Based on the available metrics, CACI appears fairly valued. Its PE ratio of 24 is not extreme, but the negative PEG ratio (-22.4) makes a growth-based assessment unreliable. Key metrics include a stable PE (~24), a Price-to-Book of 3.01, and a Price-to-Sales of 1.39. The valuation reflects the company's stable profitability and strong financial health (low debt, good liquidity), which offsets modest revenue declines and low returns on equity (3.0%), resulting in a premium but justifiable price for its steady, low-growth profile.

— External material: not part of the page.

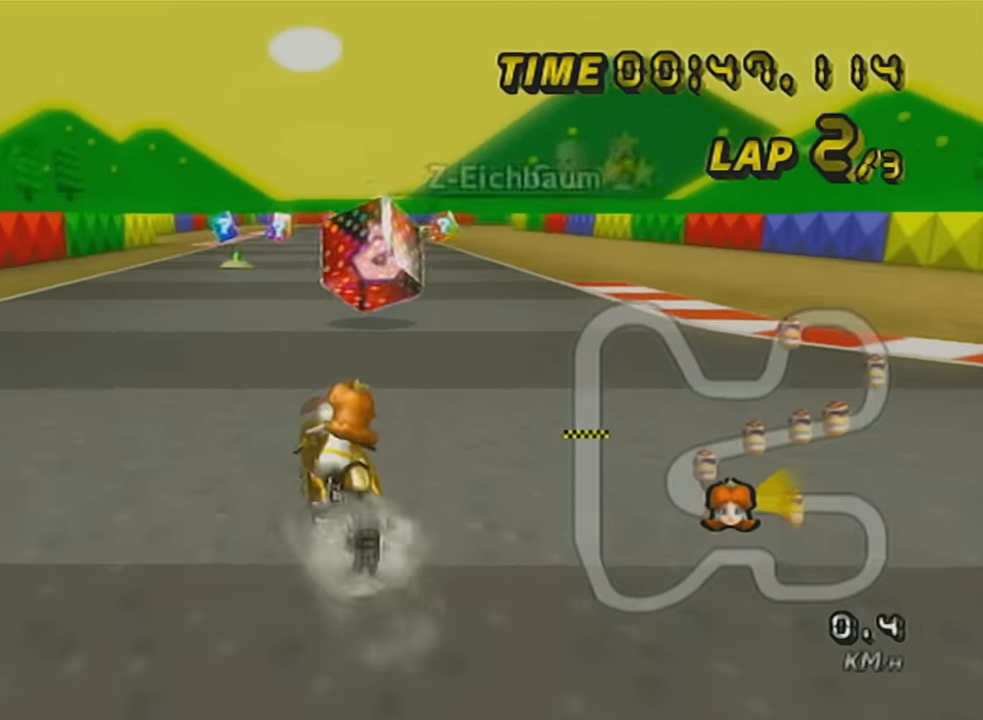
{"buttons": ["A"], "left_stick": "left", "events": [[84, "left_stick", "right"], [300, "left_stick", "left"], [484, "R1", "up"]]}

Based on the provided information, here are the key risks of holding CACI stock, ordered by importance:
1. Revenue Contraction Risk: The company faces a risk from its recent modest quarter-over-quarter revenue decline, signaling potential challenges in top-line growth despite stable profitability. 2. Operational Efficiency Risk: CACI's relatively low asset turnover and Return on Equity (ROE) indicate a risk of suboptimal capital efficiency and potential for underwhelming returns on shareholder equity. 3. Sector-Specific Market Risk: Despite low volatility, the stock's recent underperformance relative to the broader market highlights its susceptibility to downturns specific to the government services and technology sector. 4. Moderate Liquidity Risk: While financially healthy, the stock is subject to typical liquidity risks dependent on trading volume, which could impact the ease of executing large trades without significant price changes.
Based on CACI's strong positioning in the resilient government services sector and stable financial health, the forecast through 2026 suggests moderate growth. A base case target range of $650-$700 and a bull case of $750+ are plausible, driven by sustained federal IT and defense spending, strategic acquisitions, and steady cash flow generation. Key assumptions include stable U.S. defense budgets and the company's ability to maintain its contract win rates. However, this forecast is subject to uncertainty from potential government budget shifts or prolonged revenue contraction, which could temper upside.